Langdon’s fondness for the work of advocates is clear– he speaks of their ‘oratorical prowess’, holding authority to account and, again, their role in providing a public service.

Asked whether he agrees with a recent claim by former justice secretary Michael Gove that solicitor-advocates provide a ‘second-class’ service and should be overlooked in favour of barristers, Langdon says it would be ‘unwise’ to generalise.

‘There are some extremely good higher court advocates, there are some extremely poor barristers,’ he says. ‘Having said that, we have no hesitation in pointing to the fact that our profession is about advocacy. That is how we’re trained – from our initial qualification, 12 months of pupillage, the chambers setup – the whole thing is designed to improve the best advocates and we’re very proud of that. We consider ourselves to be the bespoke advocacy branch of the profession.’

Returning to fees, Langdon offers a reminder that there are still lingering concerns about a potential 8.75% cut to the litigators’ graduated fee scheme. The second fee cut was suspended for a year last April.

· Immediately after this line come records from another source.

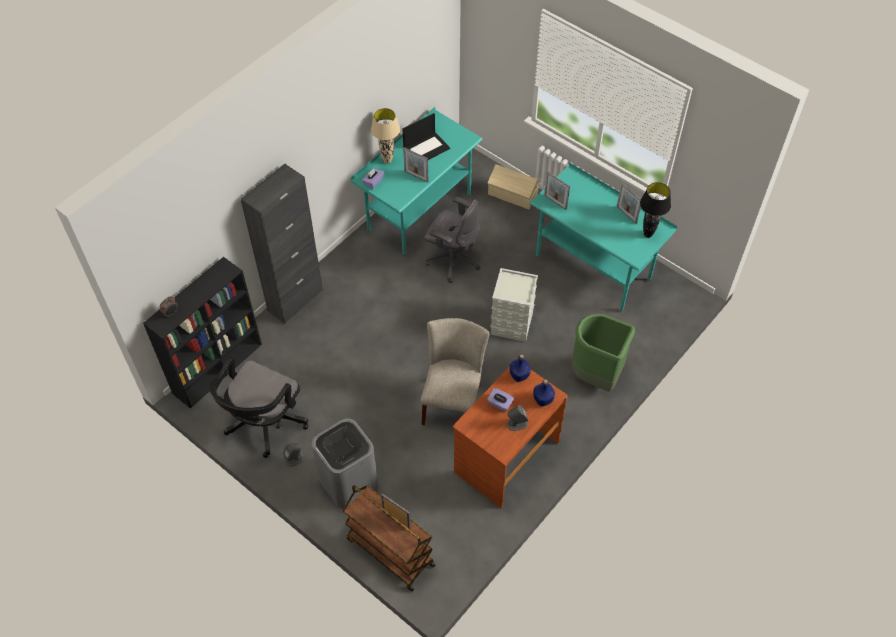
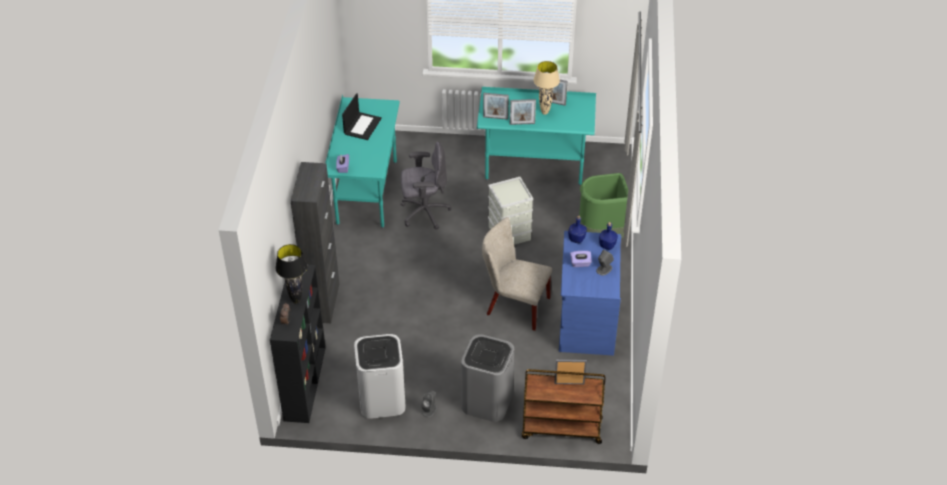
camera: 35 degrees left, 10 degrees down
black office chair [209,357,308,458] -> white trash can [354,334,406,419]
beige table lamp [371,108,400,164] -> beige table lamp moved to [534,61,560,115]
picture frame [403,147,428,183] -> picture frame moved to [510,99,536,125]
beige chair [421,318,489,425] -> beige chair turned 45 degrees counterclockwise [482,217,552,331]
brown desk [452,366,567,508] -> blue desk [559,231,621,356]
beige storage box [488,164,539,209] -> none
black table lamp [640,182,671,238] -> black table lamp moved to [275,244,307,304]

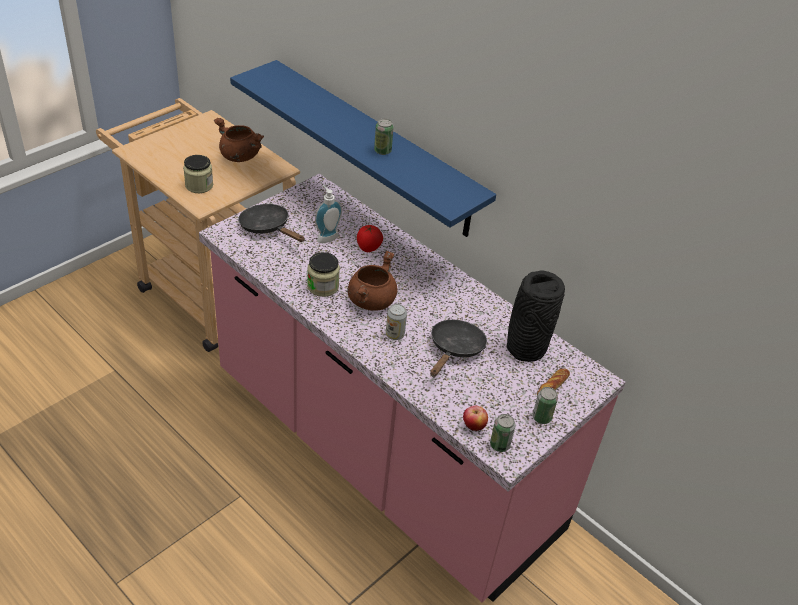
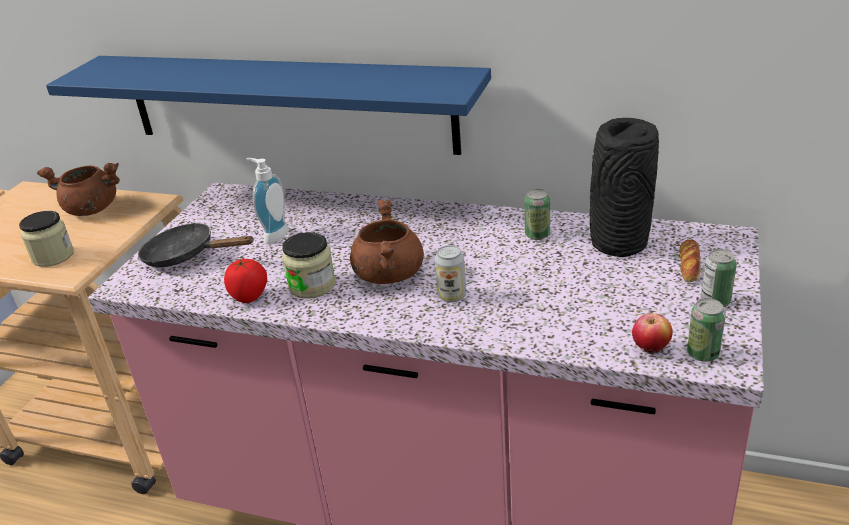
camera: 20 degrees left, 10 degrees down
tomato [357,225,383,252] -> tomato moved to [224,259,267,303]
can [374,119,394,155] -> can moved to [524,189,550,240]
black frying pan [430,320,487,377] -> none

Promising to oppose the plans ‘at every opportunity’, Langdon says that through his work as a criminal practitioner, he can see that many solicitor firms are ‘barely surviving’. ‘The nature of their work is important, not just for the criminal justice system but for society,’ he says. ‘These are firms of solicitors working in some of the most difficult and deprived areas of the country. They’re actually part of the fabric. If you knock them out by continuing with cuts you will cause untold problems, not just in the criminal justice system but elsewhere. This will end up costing much, much more.

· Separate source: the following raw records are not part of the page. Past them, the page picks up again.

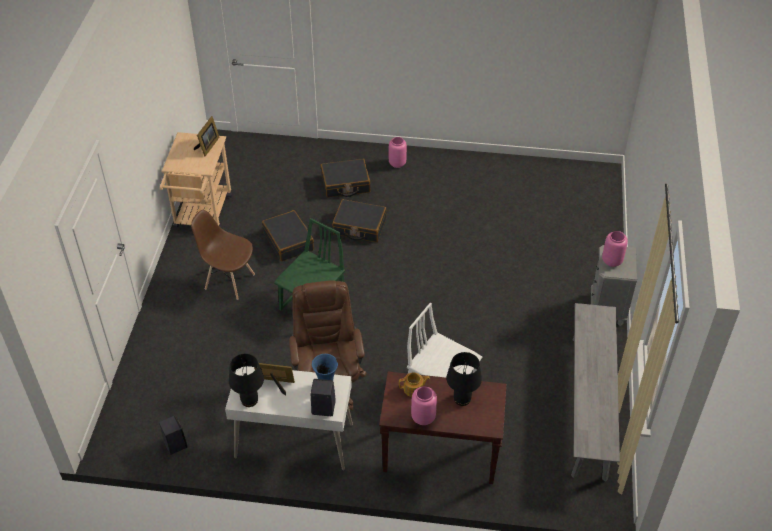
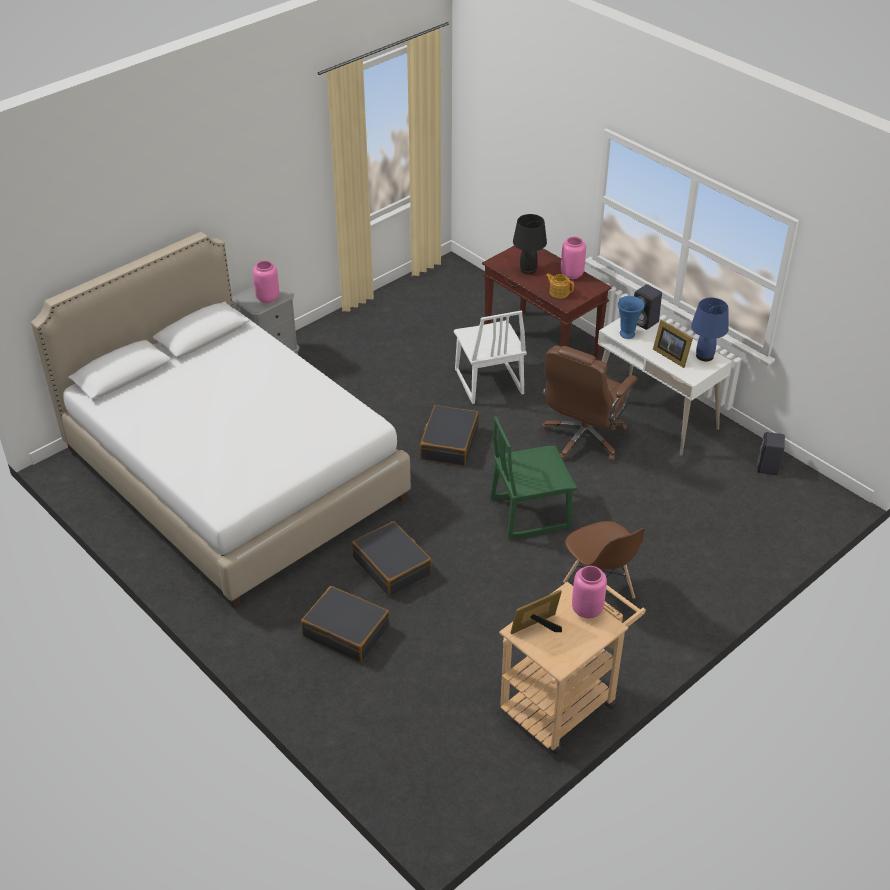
camera: 140 degrees left, 5 degrees down
black table lamp [229,354,264,407] -> blue table lamp [691,298,728,361]
black suitcase [262,210,314,261] -> black suitcase moved to [420,405,479,466]
pink vase [389,137,407,168] -> pink vase moved to [572,566,607,619]
grey bench [571,303,620,482] -> none
none -> white bed [31,232,411,608]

‘I’m fervently hoping that the government can be persuaded not to make this additional cut. It will do no one any favours. It won’t do the criminal justice system any good and it won’t do society any good. It will be a very short-sighted step.’

The prospect of further cuts and uncertainty comes amid plans for a £1bn court modernisation programme.

If implemented, the MoJ’s proposals could see some hearings dealt with entirely online, with courts and judges required to embrace new technology.

Langdon says that although ‘some form of online process would be beneficial’, it is important not to ‘overstep the mark’.  

The plans, announced in September, would see defendants in less serious cases plead guilty online. A new online court for monetary claims of up to £25,000 was also proposed by Lord Justice Briggs in July. ‘Simply because it is technologically possible to have virtual hearings, of one sort or another, it doesn’t necessarily mean we should have them,’ he warns.

‘I’ve been in courts for 30 years and I know that when you’re physically in a courtroom, there are countless times, with any type of hearing, where the penny will drop. A judge will suddenly understand what the dynamic is, the jury will suddenly understand, or the witness will suddenly understand. Something will happen because it’s a human interaction.’

He adds: ‘You’ve got to draw the line differently in different places, depending on the type of case you’re talking about and certainly the field of law you’re talking about.

‘So completely routine directions, where people have signalled, in advance that there’s to be no argument, then obviously it’s unnecessary and a waste of time for everyone to turn up. But I think the default position should be that a hearing is in court, unless a judge has decided that it shouldn’t be.’

With root-and-branch reforms again on the horizon, what are his hopes for the future?

In his inauguration speech, Langdon said he wants to make sure his work in 2017 focuses on opening the door wider to ‘young, socially diverse talent, all of it undoubtedly in the public interest’. Now he adds: ‘We have a series of coincidences of interest between our two professions. I think we are going to achieve a great deal by cooperating.’